A systematic meta-analysis investigated that EpCAM expression might be associated with CRC, while its reduced expression is correlated with the progression, metastasis, and poor prognosis in CRC [40,41]. Interestingly, 56.1% of the enrolled patients had CEACAM5+/EpCAM- detectable CTCs. These results highlight the limitation of the EpCAM-based technologies such as the Food and Drug Administration-approved CellSearch, thus failing to capture these CTC subpopulations. An explanation is that epithelial cell adhesion molecules undergoing EMT lose their epithelial and other characteristics thus acquiring a mesenchymal phenotype [42]. In addition, Kim et al. presented that any metastasizing malignant cell derived from EpCAM loss in CRC might present loss or decreased expression of EpCAM, and in these cases, CTCs cannot be detected despite being present [43]. Therefore, since epithelial markers are not always detectable [44], it might be useful to include additional biomarkers, such as the CEACAM5, thus increasing the detection sensitivity of CTCs.

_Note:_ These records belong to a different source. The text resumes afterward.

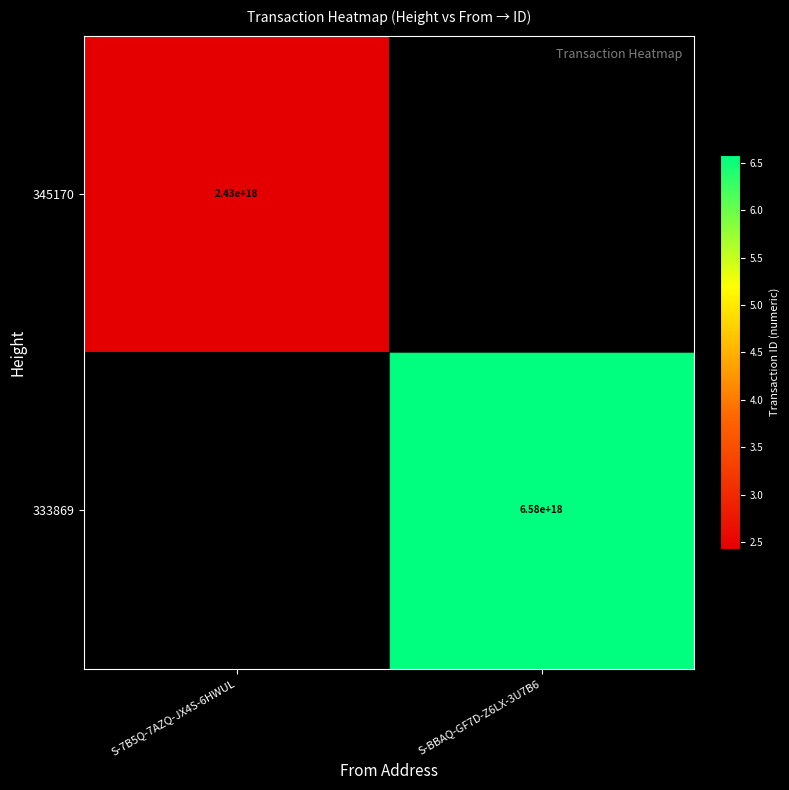

True or false: 345170 has a value of 997809588744539648 at S-7B5Q-7AZQ-JX4S-6HWUL.

False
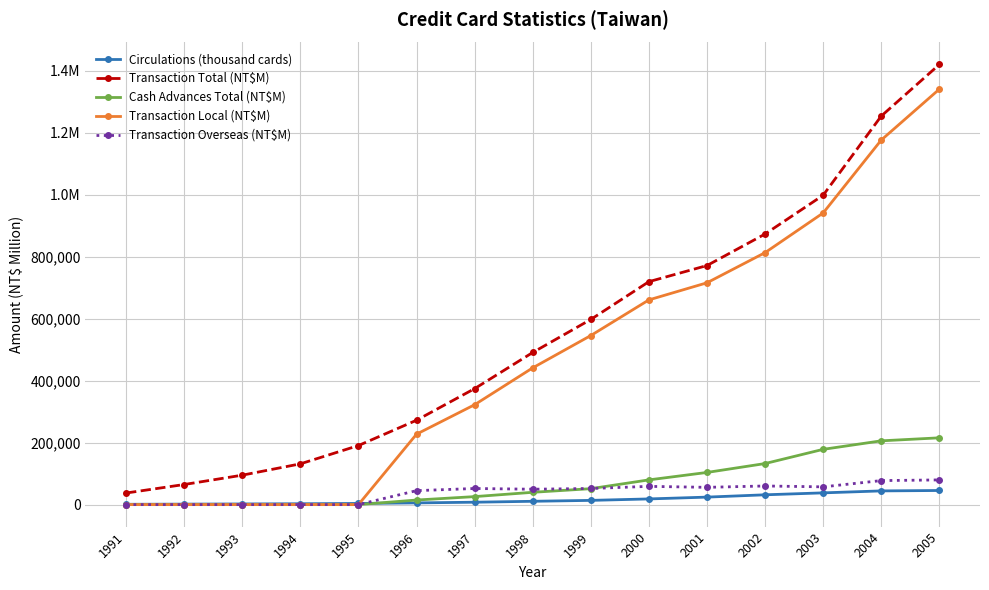

Between 1991 and 1999, which is larger?

1999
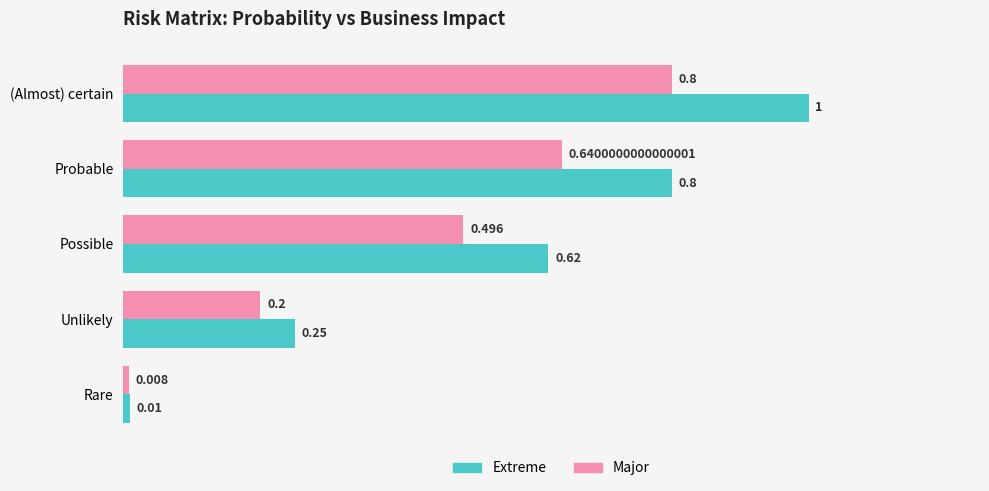

List the labels in order of Extreme value, smallest first.

Rare, Unlikely, Possible, Probable, (Almost) certain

MSI-High status in adjuvant CRC is associated with improved stage-specific survival; however, the prognostic role of MSI-High status in the metastatic setting remains controversial [45,46]. Several studies have shown that MSI-High metastatic CRC patients have shorter overall survival compared with MSS patients [45,47]. This phenomenon could suggest that MSI-High cancers metastasize earlier, once cancer cells evade the host immune surveillance and are about to metastasize [47]. Similarly, the current study demonstrated that patients with deficiency in the DNA mismatch repair system (MMR) have a significantly more decreased PFS than those with proficient MMR status. Moreover, our observation suggested that MSI-High is considered an unfavorable prognostic factor in metastatic CRC patient tumors.

5. Conclusions

In conclusion, CTCs are a promising alternative for liquid biopsy for use in precision medicine approaches [48]. Our valuable data support the use of CEACAM5 as a dynamic adverse prognostic CTC biomarker in patients with metastatic CRC; the findings should be interpreted with caution due to the limitation of the study (retrospective analysis, non-randomized cases, different treatment regimens, etc.). To our knowledge, this is the first study for the evaluation of the expression among CEACAM5, EpCAM and the MSI status of patients with metastatic CRC. Based on previous findings in a small subset of Lynch syndrome-related CRCs carrying germline EpCAM deletions [49,50], no association was found between loss of EpCAM expression and MMR system [40,43]. Accordingly, there was no significant correlation between MSI status and the expression of EpCAM or CEACAM5 in our results. Prospective studies, preferable as part of randomized trials, may further evaluate the significance of the presented biomarkers. Moreover, significant impact would be added upon evaluation of the presented biomarkers according to survival rates, both in primary tumors and metastasis.